As the increase in R&D spend includes private as well as public spending, it is important for public initiatives to promote private spending, Willetts says. The extra spending should also go on initiatives outside universities, notably successful but underfunded Innovate UK programmes such as SMART awards for innovative companies.

The report is the first assessment of the Conservative party’s proposal for a British version of DARPA in the US. Willetts shows that DARPA has promoted America’s lead in key technologies and argues it is important that the UK identifies and supports the “critical technologies” referred to in the Conservative manifesto to complement the recent focus on missions and challenges.

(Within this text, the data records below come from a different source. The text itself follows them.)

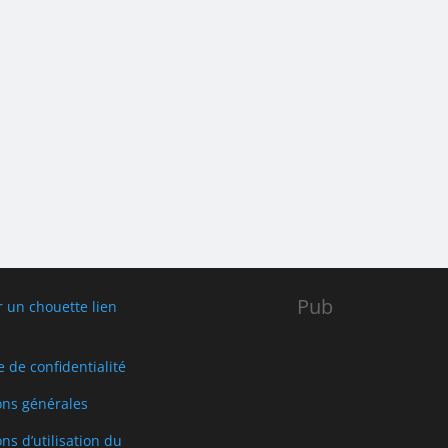
Pub
r un chouette lien
e de confidentialité
ons générales
ns d’utilisation du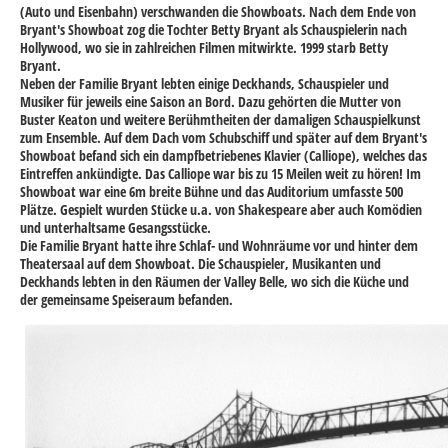
(Auto und Eisenbahn) verschwanden die Showboats. Nach dem Ende von
Bryant's Showboat zog die Tochter Betty Bryant als Schauspielerin nach
Hollywood, wo sie in zahlreichen Filmen mitwirkte. 1999 starb Betty
Bryant.
Neben der Familie Bryant lebten einige Deckhands, Schauspieler und
Musiker für jeweils eine Saison an Bord. Dazu gehörten die Mutter von
Buster Keaton und weitere Berühmtheiten der damaligen Schauspielkunst
zum Ensemble. Auf dem Dach vom Schubschiff und später auf dem Bryant's
Showboat befand sich ein dampfbetriebenes Klavier (Calliope), welches das
Eintreffen ankündigte. Das Calliope war bis zu 15 Meilen weit zu hören! Im
Showboat war eine 6m breite Bühne und das Auditorium umfasste 500
Plätze. Gespielt wurden Stücke u.a. von Shakespeare aber auch Komödien
und unterhaltsame Gesangsstücke.
Die Familie Bryant hatte ihre Schlaf- und Wohnräume vor und hinter dem
Theatersaal auf dem Showboat. Die Schauspieler, Musikanten und
Deckhands lebten in den Räumen der Valley Belle, wo sich die Küche und
der gemeinsame Speiseraum befanden.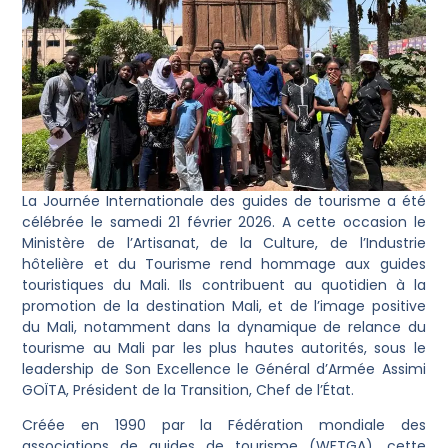
La Journée Internationale des guides de tourisme a été
célébrée le samedi 21 février 2026. A cette occasion le
Ministère de l’Artisanat, de la Culture, de l’Industrie
hôtelière et du Tourisme rend hommage aux guides
touristiques du Mali. Ils contribuent au quotidien à la
promotion de la destination Mali, et de l’image positive
du Mali, notamment dans la dynamique de relance du
tourisme au Mali par les plus hautes autorités, sous le
leadership de Son Excellence le Général d’Armée Assimi
GOÏTA, Président de la Transition, Chef de l’État.
Créée en 1990 par la Fédération mondiale des
associations de guides de tourisme (WFTGA), cette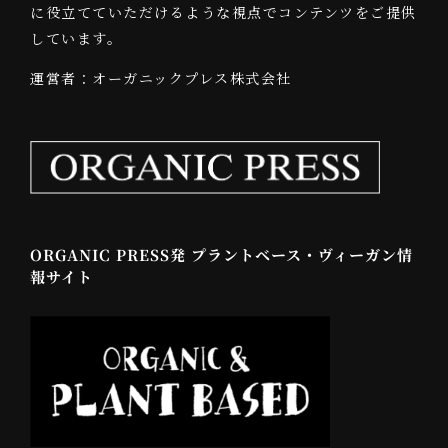
に役立てていただけるような視点でコンテンツをご提供
しています。
運営者：オーガニックプレス株式会社
ORGANIC PRESS発 プラントベース・ヴィーガン情
報サイト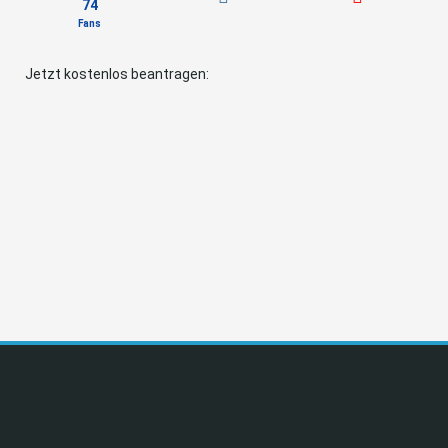
74
Fans
Jetzt kostenlos beantragen:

David Willetts’ 12-point plan

University research

  • Fund the full economic cost of a research project instead of the current 80 per cent.
  • Announce that counting start-ups is no measure of a university’s performance in promoting innovation.
  • Discourage universities from going for such big stakes in companies created by their academic staff, which is currently a barrier to private investment.
  • Remove the requirement that all eligible researchers should be submitted to the Research Excellence Framework – to boost practical applied research and cut bureaucracy in academies.

Non-university research 

  • Create a pot of public funding to support catapults, technology parks and other non-university institutes.
  • Restore greater freedoms to public research establishments.

Key technologies

  • Immediately launch government investment in key technologies.
  • Create a new technology strategy based on expert horizon scanning for new technologies.

Business

  • Boost Innovate UK’s SMART awards budget by around £300 million a year.
  • Better align bodies such as Innovate UK, the British Business Bank and Business Growth Fund so that new technology companies can access funding schemes more easily.
  • Insist that 1 per cent of public procurement budgets for large infrastructure programmes is used to promote innovation.
  • Simplify Research Council grant processes and speed up how UKRI investments are reviewed and approved.

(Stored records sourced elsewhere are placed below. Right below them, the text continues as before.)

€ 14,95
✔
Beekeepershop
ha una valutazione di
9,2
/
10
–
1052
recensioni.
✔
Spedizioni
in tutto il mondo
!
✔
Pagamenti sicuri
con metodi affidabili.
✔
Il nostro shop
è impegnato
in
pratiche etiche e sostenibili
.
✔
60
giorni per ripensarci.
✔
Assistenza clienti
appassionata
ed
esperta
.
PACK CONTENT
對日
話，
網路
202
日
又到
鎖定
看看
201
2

David Willetts, Visiting Professor at the Policy Institute, King’s College London, said:

“These proposals are intended to promote one of Britain’s greatest single intellectual and cultural achievements – the vigour and creativeness of our research community. From producing Nobel Prize winners to supporting technicians maintaining and developing the kit which makes their discoveries possible, excellent R&D underpins Britain’s distinctive and wide-ranging research base. But we need to ensure extra funding is well-spent, enabling us to harness research to create wealth and prosperity to boost our living standards in the future. This 12-point plan shows how we could achieve that.”